Rz. 70

Ein verständiger Grund kann allenfalls dann vorliegen, wenn dem Betroffenen ein früheres Vorbringen möglich und vor allem auch zumutbar war. Es versteht sich somit von selbst, dass ein Beweisantrag nicht als verspätet zurückgewiesen werden darf, wenn sich erst in der Hauptverhandlung (z.B. durch die Aussage eines Zeugen) Hinweise auf das Beweismittel ergeben haben.

 

Rz. 71

Dies gilt ebenso, wenn in der Beweisaufnahme neue Umstände bekannt werden oder sich die Beweissituation im Vergleich zur Aktenlage ändert, etwa weil ein Zeuge von seiner schriftlichen Aussage in einem erheblichen Punkt abweicht. Auf solche Veränderungen braucht sich der Betroffene nicht etwa durch vorsorglich gestellte Beweisanträge einzustellen (OLG Thüringen zfs 2004, 431).

 

Rz. 72

Zumutbar kann ein früheres Vorbringen schließlich nur sein, wenn dadurch die Verteidigung nicht beeinträchtigt würde oder für den Betroffenen bzw. einen Angehörigen nicht mit der Gefahr sonstiger Nachteile verbunden wäre. Deshalb gibt es oft gute Gründe, ein Beweismittel erst später einzusetzen. Dies zu entscheiden ist vorrangig Sache des Verteidigers; das Gericht kann ihm nicht den Verteidigerplan vorschreiben.

 

Rz. 73

So ist es z.B. durchaus verständlich, wenn der Verteidiger im Falle einer Halteranzeige zunächst einmal abwartet, ob der Mandant als Verantwortlicher identifiziert wird, um danach erst einen Zeugen, von dem er zum Teil auch belastende Aussagen erwartet, zu benennen.

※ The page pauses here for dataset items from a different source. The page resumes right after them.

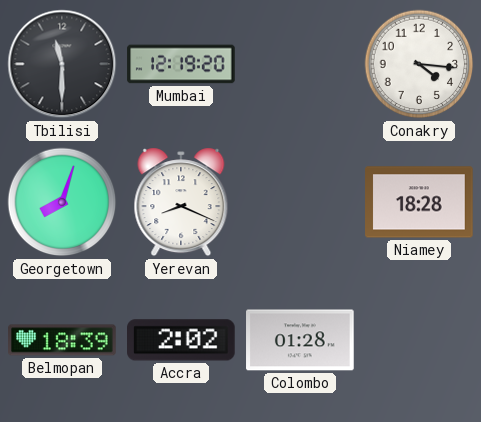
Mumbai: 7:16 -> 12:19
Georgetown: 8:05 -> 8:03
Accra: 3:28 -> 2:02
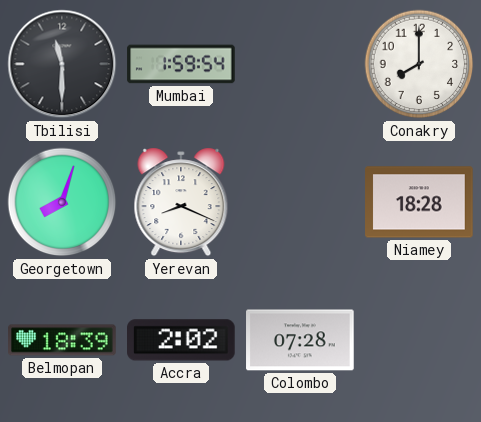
Mumbai: 12:19 -> 1:59
Conakry: 4:16 -> 8:00
Colombo: 01:28 -> 07:28
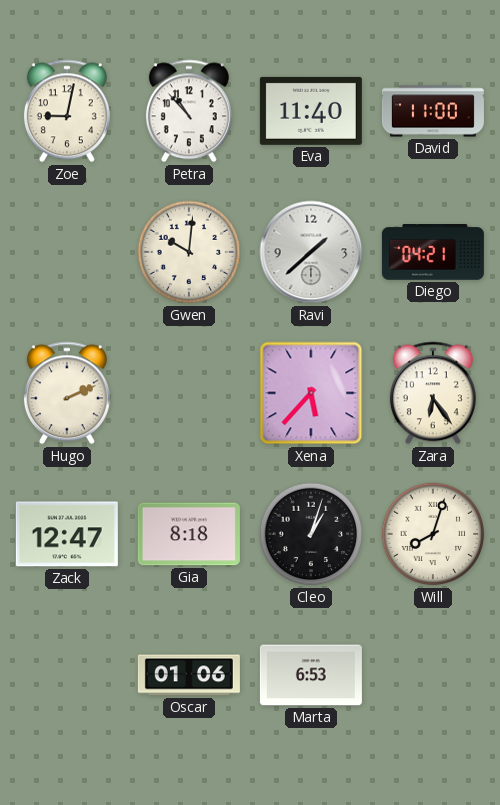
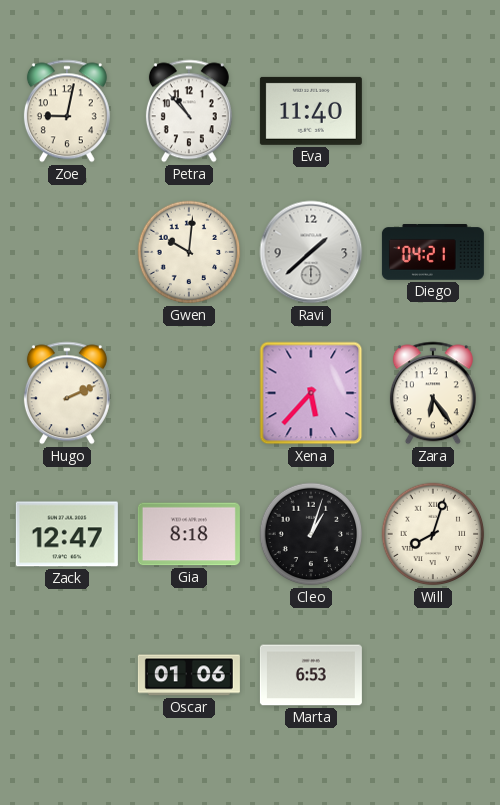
David: 11:00 -> none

Ebenso nachvollziehbar ist, dass ein verheirateter Betroffener erst nach seiner Identifizierung seine Freundin als Entlastungszeugin benennt.

 

Rz. 74

 

Tipp: Bis zur Hauptverhandlung unbekannte Zeugenanschrift

Das BVerfG (zfs 1992, 285) hatte bereits zur früheren Rechtslage, also selbst wenn es nur um ein geringfügiges Bußgeld ging, entschieden, dass die Ablehnung wegen Verspätung eines mit der Behauptung des Betroffenen verbundenen Beweisantrages, er habe die Anschrift des Entlastungszeugen gerade erst erfahren, als jetzt verspätet das rechtliche Gehör verletzt.

 

Rz. 75

Das muss umso eher gelten, wo der Verspätungseinwand nicht mehr nur bei geringfügigen Bußgeldern möglich ist.